Not surprisingly, the stock reacted adversely on Wednesday, closing at Rs1,055, about 2% lower from the previous day.
In spite of this and the steady decline in the stock price over the last one year, Siemens trades at a rich valuation of 47 times estimated FY18 earnings.
The September quarter’s performance did little to justify the valuation as the company disappointed on profits and margins. At 7.8%, the operating margin was 130 basis points lower year-on-year (y-o-y) and 120 basis points lower than forecast. A basis point is one-hundredth of a percentage point.
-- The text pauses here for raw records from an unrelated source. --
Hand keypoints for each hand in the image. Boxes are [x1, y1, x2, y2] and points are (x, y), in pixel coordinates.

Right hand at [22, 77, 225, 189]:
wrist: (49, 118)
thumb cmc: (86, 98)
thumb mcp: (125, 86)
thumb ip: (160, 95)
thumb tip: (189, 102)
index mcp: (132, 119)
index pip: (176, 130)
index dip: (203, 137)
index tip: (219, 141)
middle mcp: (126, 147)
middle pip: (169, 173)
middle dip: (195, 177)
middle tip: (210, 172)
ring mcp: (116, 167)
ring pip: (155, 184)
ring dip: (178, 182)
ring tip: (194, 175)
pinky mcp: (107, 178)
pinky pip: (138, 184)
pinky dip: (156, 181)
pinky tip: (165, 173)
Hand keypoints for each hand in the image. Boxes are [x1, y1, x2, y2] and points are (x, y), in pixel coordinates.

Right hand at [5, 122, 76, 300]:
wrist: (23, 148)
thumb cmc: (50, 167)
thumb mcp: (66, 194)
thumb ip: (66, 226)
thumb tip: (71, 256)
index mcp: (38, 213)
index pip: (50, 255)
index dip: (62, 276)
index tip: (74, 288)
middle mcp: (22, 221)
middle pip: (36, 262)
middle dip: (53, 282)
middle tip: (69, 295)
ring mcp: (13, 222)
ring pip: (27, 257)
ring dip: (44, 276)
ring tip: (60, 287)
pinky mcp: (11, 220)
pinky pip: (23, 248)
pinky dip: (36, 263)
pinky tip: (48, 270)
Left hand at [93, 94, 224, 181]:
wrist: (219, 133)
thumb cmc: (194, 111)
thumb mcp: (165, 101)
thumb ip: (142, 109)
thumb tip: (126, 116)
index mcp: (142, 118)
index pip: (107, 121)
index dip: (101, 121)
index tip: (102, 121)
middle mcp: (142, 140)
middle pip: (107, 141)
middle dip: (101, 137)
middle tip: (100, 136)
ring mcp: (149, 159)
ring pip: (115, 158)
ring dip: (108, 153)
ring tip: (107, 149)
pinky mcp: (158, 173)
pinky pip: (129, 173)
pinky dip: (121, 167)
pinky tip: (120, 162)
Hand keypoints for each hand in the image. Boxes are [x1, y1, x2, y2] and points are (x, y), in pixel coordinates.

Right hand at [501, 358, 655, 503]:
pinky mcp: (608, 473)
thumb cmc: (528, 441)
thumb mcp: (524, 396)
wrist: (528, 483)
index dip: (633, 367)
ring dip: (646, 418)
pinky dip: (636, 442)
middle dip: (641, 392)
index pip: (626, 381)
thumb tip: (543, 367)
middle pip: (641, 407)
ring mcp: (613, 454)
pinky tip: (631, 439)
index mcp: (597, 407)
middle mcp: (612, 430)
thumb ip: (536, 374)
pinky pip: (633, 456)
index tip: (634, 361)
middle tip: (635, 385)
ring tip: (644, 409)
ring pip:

Of the six business segments, the energy segment that makes up nearly a third of total revenue was the bright spot, posting a strong 11% jump in revenue and a decent operating margin at 6.5%. The deplorable state of the power and gas industry is well delineated in the company’s performance—net revenue contracted by 63% y-o-y and profitability dipped by 820 basis points. Other segments that faltered were mobility and building technologies, again mirroring the subdued environment in construction, real estate and logistics.
Given the pessimism on the Street on economic growth following the demonetization drive, there may be little interest in the stock in the near term. The quarter’s huge 11-fold increase in net profit includes a Rs2,992 crore exceptional gain on sale of its healthcare business. Adjusted for this, the net profit rose by just 5.8% to Rs170 crore when compared to a year back. Note that it was 22% below Bloomberg’s average estimate for the quarter.
If the stock has any positive news to ride on, it is the Rs10,800 crore order book at the end of the year, 13% higher from the year-ago level. Otherwise, the quarter’s order inflows were 21% lower. It was the earlier quarters’ performance that added up to close the full year with new orders of Rs12,064 crore, about 19% higher y-o-y.
Be that as it may, interest in the stock has dwindled over the years given the lack of consistency in segmental performance that makes it hard to extrapolate future earnings.